The core tension lies in the cyclical nature of this connection. The narrator describes being "Lost in the highs, yeah we're soaring," immediately contrasted with the inevitable "goodbyes in the morning." This push and pull, the exhilarating ascent followed by a painful descent, is amplified by the imagery of "Forest fires, yeah we're falling." It’s a passionate, destructive cycle, a constant state of being "In and out of love again."
The most striking element is the relentless repetition of "In and out of love again." This isn't just a refrain; it becomes the defining characteristic of the relationship, hammered home to emphasize its instability and the narrator's apparent inability to escape it.
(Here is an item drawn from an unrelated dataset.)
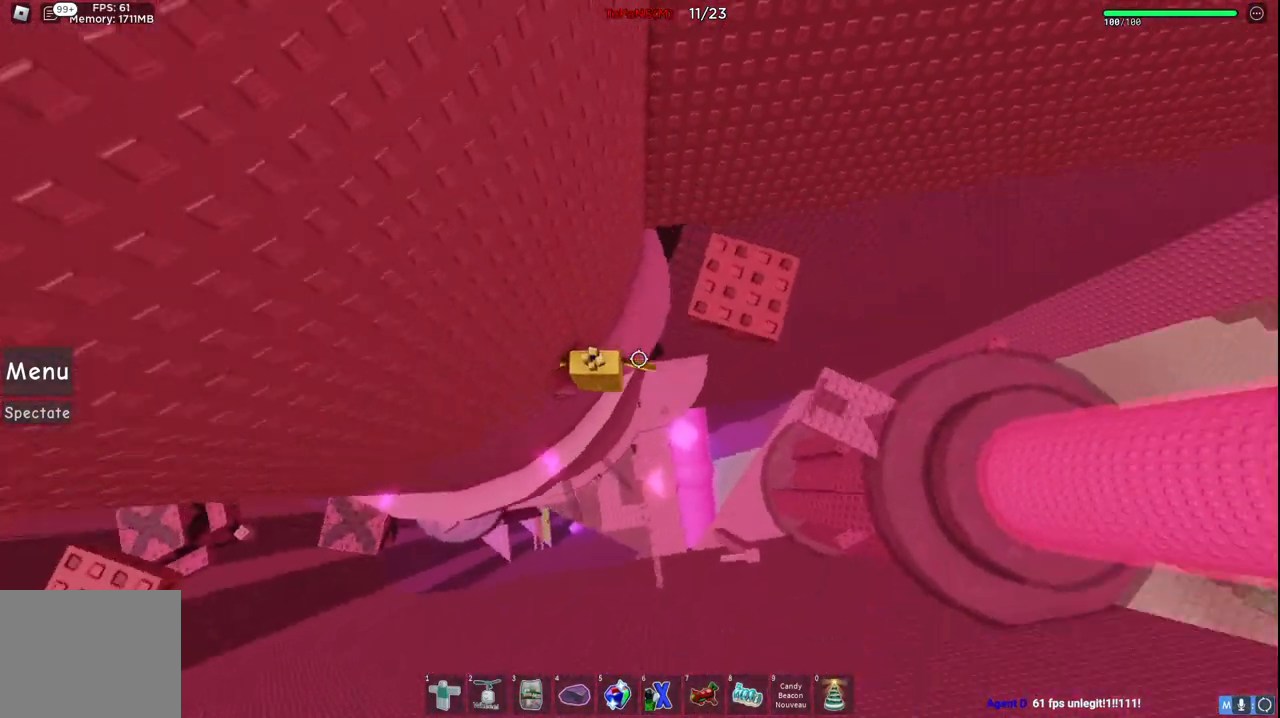
{"keys": [], "events": [[50, "space", "down"], [84, "d", "down"], [250, "space", "up"], [317, "d", "up"]]}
The repetition mimics the feeling of being trapped in a loop, unable to break free from the intoxicating yet damaging pattern.
Ultimately, these lyrics resonate because they capture the dizzying, disorienting feeling of a love that's both life-giving and destructive. The narrator is caught in a cycle of intense highs and painful lows, needing the very thing that seems to be burning them down, making the experience feel both essential and perilous.